With that said, it’s not clear that the Polymath community could have scaled up much further, even had it taken much longer for the problem to be solved, without significant changes to the collaborative design. The trouble with scaling conversation is that as the number of people participating goes up, the effort required to track the conversation also goes up. The result is that beyond a certain point, participants are no longer working on the problem at hand, but instead simply trying to follow the conversation (c.f. Brooks’ law). My guess is that Polymath was near that limit, and, crucially, was beyond that limit for some people who would otherwise like to have been involved. The only way to avoid this problem is to introduce new social and technical means for structuring the conversation, limiting the amount of attention participants need to pay to each other, and so increasing the scale at which conversation can take place. The trick is to do this without simultaneously destroying the effectiveness of the medium as a means of problem-solving.

(As an aside, it’s interesting to think about what properties of a technological platform make it easy to rapidly assemble and grow communities. I’ve noticed, for example, that the communities in FriendFeed rooms can grow incredibly rapidly, under the right circumstances, and this growth seems to be a result of some very particular and clever features of the way information is propagated in FriendFeed. But that’s a discussion for another day.)

First, let me say what I think is the main rather general reason for the failure of Polymath1 to be genuinely massive. I had hoped that it would be possible for many people to make small contributions, but what I had not properly thought through was the fact that even to make a small contribution one must understand the big picture. Or so it seems: that is a question I would like to consider here.
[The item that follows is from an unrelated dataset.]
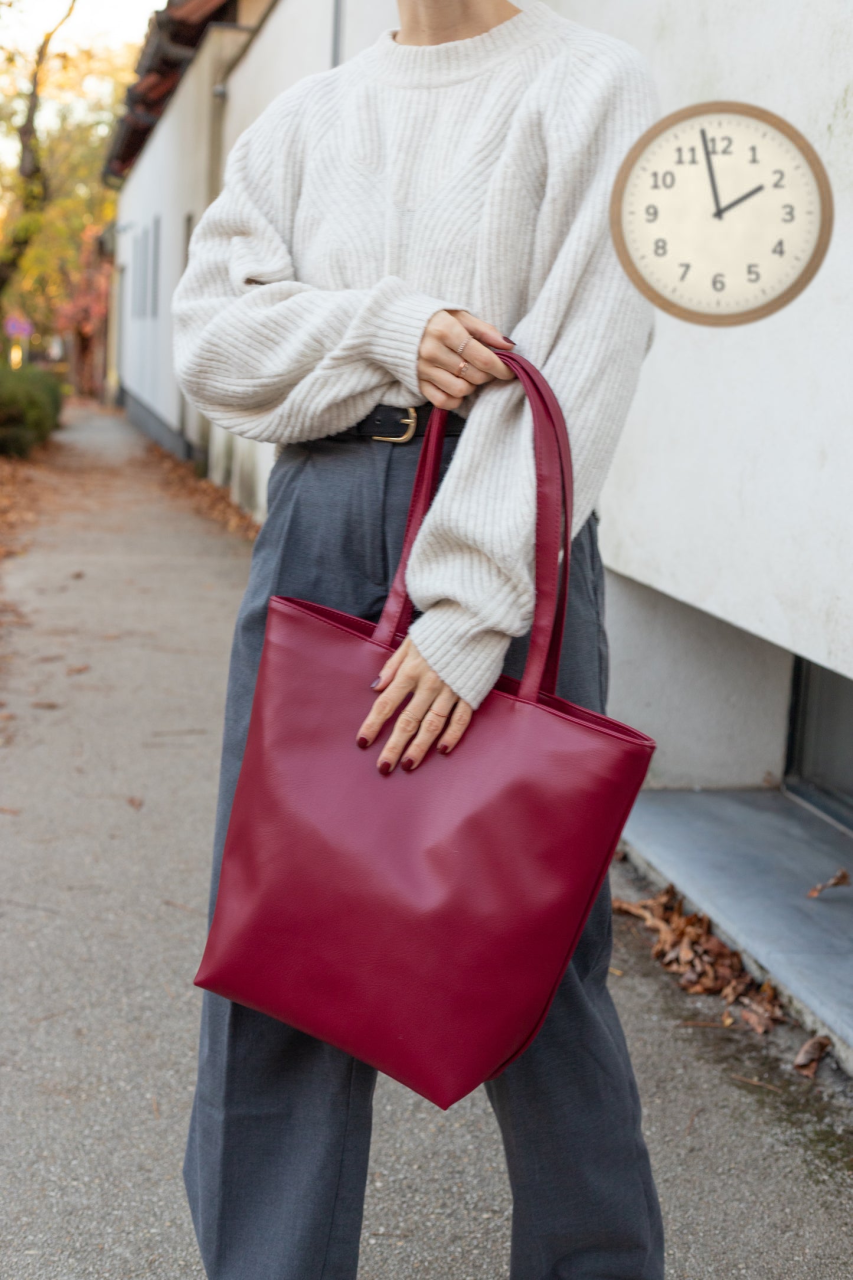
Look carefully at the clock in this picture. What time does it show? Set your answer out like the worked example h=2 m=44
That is h=1 m=58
One thing that is undeniable is that it was necessary to have a good grasp of the big picture to contribute to Polymath1. But was that an essential aspect of any large mathematical collaboration, or was it just a consequence of the particular way that Polymath1 was organized? To make this question more precise, I would like to make a comparison with the production of open-source software (which was of course one of the inspirations for the Polymath idea). There, it seems, it is possible to have a large-scale collaboration in which many of the collaborators work on very small bits of code that get absorbed into a much larger piece of software. Now it has often struck me that producing an elaborate mathematical proof is rather like producing a complex piece of software (not that I have any experience of the latter): in both cases there is a clearly defined goal (in one case, to prove a theorem, and in the other, to produce a program that will perform a certain task); in both cases this is achieved by means of a sequence of strings written in a formal language (steps of the proof, or lines of code) that have to obey certain rules; in both cases the main product often splits into smaller parts (lemmas, subroutines) that can be treated as black boxes, and so on.

This makes me want to ask what it is that the producers of open software do that we did not manage to do.

Here’s two immediate thoughts inspired by that question, both of which are ways large open-source projects (a) reduce barriers to entry, and (b) limit the amount of attention required from potential contributors.

Clear separation of what is known from how it is known: In some sense, to get involved in an open source project, all you need do is understand the current source code. (In many projects, the code is modular, which means you may only need to understand a small part of the code.) You don’t need to understand all the previous versions of the code, or read through all the previous discussion that led to those versions. By contrast, it was, I think, somewhat difficult to follow the Polymath project without also following a considerable fraction of the discussion along the way.

Bugtracking: One of the common answers to the question “How can I get involved in open source?” is “Submit a bug report to your favourite open source project’s bugtracking system”. The next step up the ladder is: “Fix a bug in the bugtracking system”. Bugtracking systems are a great way of providing an entry point for new contributors, because they narrow the scope of problems down, limiting what a new contributor needs to learn, and how many other contributors they need to pay attention to. Of course, many bugs will be beyond a beginning contributor to fix. But it’s easy to browse through the bug database to find something within your ability to solve. While I don’t think bugtracking is quite the right model for doing mathematics, it’s possible that a similar system for managing problems of limited scope may help in projects like Polymath.

More tomorrow.

Implementing Statistical Machine Translation Using MapReduce

This post is part of my series on the Google Technology Stack. It’s something of a digression, and is optional (but fun, and worth reading!) We’ll return to the main line of development in the next post.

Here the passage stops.